Ask Howard – Is Boris the best?

Sir Howard ‘Bossman’ Elston gives the lowdown on the Low Down.

 


Question: Is Boris Johnson the right man to lead this country? – asks Kathy from Warwick

Answer from Sir Howard – Boris is the right man for the nation. Only this week, he showed his true class:

  • He let his advisor Dominic Cummings ignore government advice and drive 280 miles (and back) to isolate near mummy and daddy. This, as families throughout the UK couldn’t even attend family funerals and say a final goodbye to parents, little children, sisters or brothers
  • A report says, as London mayor, he handed out huge dollops of taxpayers’ money to invite his American very close friend Jennifer Arcuri come on Foreign Office junkets to sell British business acumen. She specifically went on trade missions to New York and Israel with Johnson even though her company was initially rejected because she failed a criteria test. Her company also received a £100,000 grant from the culture dept while Boris was City boss
  • He was forced to make an humiliating 180 degree turn on taxing overseas NHS workers who use the very medical service for which they work, sometimes under dangerous, if not fatal, conditions 
  • No one still understands how he and his cabinet stooges got it so blunderingly wrong about the mishandling of the Covid-19 pandemic

So yes, Kathy from Warwick, he’s good for our country. And our country is good.

 

ASK HOWARD is an independent non-affiliated syndicated column subsidised by both The Brexit is Good Campaign and also Keep Britain for the British lobby and its views in no way aligns itself to any political party or arms dealerships

2 thoughts on “Ask Howard – Is Boris the best?

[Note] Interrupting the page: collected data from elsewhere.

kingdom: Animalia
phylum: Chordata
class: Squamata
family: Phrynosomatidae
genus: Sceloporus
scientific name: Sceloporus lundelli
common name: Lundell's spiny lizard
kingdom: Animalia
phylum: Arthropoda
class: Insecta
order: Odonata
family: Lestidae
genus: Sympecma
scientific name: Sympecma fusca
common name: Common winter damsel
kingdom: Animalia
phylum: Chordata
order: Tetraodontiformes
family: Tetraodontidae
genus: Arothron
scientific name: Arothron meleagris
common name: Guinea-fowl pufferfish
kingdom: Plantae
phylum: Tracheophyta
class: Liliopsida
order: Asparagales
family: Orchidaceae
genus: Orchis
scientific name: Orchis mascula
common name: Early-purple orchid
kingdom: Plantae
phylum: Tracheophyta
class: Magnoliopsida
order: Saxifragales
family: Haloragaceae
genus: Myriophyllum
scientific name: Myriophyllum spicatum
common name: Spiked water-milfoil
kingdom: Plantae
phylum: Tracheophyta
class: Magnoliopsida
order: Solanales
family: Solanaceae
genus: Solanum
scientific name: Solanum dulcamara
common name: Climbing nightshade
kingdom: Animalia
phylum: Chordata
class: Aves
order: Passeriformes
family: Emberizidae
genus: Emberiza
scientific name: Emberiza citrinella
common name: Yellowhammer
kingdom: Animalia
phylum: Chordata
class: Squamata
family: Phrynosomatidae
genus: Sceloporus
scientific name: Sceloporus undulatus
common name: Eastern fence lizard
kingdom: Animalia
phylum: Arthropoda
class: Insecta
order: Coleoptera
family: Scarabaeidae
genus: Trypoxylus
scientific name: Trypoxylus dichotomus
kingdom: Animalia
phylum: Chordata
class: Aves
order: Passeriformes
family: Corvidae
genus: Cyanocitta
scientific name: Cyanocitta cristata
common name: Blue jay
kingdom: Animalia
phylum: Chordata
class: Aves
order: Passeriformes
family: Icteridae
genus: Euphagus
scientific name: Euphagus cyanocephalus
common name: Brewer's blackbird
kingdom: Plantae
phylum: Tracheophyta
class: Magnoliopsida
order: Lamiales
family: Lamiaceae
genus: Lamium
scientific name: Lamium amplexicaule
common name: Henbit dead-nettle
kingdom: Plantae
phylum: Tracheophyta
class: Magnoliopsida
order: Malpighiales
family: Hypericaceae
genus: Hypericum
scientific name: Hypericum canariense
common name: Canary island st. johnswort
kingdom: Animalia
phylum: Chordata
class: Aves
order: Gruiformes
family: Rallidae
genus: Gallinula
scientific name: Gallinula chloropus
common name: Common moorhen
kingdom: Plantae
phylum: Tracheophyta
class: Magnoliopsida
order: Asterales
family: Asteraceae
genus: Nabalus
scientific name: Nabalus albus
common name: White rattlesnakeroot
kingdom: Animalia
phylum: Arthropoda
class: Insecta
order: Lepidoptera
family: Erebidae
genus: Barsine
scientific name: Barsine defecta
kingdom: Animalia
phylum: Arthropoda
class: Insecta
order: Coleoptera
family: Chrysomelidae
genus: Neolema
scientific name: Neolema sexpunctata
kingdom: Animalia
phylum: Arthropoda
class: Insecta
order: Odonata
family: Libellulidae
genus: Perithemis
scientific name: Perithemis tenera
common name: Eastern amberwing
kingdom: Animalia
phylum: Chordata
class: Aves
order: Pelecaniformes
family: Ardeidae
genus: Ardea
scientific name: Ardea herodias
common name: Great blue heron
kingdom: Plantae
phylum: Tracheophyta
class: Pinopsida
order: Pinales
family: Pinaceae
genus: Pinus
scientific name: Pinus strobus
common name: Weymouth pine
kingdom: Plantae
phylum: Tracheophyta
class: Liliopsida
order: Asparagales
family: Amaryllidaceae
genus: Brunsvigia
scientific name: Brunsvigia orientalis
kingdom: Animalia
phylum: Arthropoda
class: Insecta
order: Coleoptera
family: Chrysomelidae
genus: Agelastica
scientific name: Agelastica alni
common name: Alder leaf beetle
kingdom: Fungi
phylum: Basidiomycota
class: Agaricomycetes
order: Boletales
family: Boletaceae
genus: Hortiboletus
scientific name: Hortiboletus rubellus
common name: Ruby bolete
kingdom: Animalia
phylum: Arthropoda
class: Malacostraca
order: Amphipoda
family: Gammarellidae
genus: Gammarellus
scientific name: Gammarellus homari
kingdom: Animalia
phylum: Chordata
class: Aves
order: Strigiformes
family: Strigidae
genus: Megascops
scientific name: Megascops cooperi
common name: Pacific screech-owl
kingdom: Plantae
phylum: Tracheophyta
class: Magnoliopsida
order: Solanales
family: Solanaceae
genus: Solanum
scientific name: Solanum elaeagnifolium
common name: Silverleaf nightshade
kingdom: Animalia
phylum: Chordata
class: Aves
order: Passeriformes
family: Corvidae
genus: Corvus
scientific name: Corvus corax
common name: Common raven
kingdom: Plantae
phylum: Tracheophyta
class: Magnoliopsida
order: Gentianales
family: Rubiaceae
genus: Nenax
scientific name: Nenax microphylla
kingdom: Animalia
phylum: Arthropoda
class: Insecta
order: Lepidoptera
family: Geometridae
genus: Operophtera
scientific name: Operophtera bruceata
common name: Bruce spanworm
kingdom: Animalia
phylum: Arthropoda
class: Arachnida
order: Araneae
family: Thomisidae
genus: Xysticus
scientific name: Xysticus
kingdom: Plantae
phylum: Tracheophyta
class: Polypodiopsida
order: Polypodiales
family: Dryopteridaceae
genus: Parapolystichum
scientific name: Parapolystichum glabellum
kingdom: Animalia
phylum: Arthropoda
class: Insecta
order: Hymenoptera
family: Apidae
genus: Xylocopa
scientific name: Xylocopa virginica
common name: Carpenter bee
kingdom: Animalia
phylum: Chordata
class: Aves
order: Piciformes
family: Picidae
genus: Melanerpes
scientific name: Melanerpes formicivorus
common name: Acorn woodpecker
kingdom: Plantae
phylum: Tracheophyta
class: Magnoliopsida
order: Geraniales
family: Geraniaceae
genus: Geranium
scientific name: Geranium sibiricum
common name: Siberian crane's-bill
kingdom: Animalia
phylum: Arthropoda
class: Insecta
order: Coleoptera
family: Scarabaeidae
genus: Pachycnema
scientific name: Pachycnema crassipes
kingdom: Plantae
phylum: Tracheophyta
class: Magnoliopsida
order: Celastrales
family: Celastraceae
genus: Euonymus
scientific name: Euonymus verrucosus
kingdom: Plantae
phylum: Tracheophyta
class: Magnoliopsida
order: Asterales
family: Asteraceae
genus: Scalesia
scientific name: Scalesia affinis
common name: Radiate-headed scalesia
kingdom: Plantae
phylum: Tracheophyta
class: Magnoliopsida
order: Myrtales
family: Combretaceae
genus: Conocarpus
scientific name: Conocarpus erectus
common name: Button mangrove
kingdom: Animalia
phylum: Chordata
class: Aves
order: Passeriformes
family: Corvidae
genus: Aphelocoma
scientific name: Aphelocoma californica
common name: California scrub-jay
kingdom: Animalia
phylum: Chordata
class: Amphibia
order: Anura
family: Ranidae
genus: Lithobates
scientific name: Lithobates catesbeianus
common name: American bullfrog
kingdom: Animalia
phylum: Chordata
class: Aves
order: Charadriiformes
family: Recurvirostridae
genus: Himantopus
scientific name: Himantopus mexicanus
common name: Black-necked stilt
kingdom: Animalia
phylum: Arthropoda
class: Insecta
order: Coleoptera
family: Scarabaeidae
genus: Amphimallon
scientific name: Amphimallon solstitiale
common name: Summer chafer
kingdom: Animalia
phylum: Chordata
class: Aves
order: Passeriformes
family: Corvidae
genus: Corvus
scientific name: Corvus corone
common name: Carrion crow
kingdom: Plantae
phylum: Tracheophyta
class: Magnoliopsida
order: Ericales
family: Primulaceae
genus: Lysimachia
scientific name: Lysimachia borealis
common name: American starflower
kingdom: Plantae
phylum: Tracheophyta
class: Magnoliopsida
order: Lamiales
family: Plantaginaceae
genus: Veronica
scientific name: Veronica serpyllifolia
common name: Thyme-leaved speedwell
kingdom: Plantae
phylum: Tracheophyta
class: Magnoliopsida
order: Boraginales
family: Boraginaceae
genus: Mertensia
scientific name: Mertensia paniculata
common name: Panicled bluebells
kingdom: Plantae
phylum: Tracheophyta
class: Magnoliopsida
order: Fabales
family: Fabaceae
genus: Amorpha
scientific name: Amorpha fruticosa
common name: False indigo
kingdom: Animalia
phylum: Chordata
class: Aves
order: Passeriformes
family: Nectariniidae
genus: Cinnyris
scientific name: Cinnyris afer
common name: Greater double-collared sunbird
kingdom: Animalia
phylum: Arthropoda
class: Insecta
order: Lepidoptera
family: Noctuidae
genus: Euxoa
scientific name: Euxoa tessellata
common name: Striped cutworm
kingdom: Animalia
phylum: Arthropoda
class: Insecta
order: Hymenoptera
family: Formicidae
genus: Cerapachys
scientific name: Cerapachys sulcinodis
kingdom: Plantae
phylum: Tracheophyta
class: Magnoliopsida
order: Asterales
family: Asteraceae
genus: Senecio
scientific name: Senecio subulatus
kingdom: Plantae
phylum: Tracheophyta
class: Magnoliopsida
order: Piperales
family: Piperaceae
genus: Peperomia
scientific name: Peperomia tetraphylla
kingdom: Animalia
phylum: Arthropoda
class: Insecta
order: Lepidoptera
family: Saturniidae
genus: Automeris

  1. Dominic Cummings has travelled farther with Coronavirus than Crewe Alexandra ever did in its 143 year competitive history

  2. Cummings is clearly an arrogant sociopath. The thought that he is the puppet-master pulling the strings of the fuzzy Johnson and his inept side-kicks is a truly scary scenario. The guy blatantly flouts the regulations he helped to establish then calmly rationalises his exceptionalism.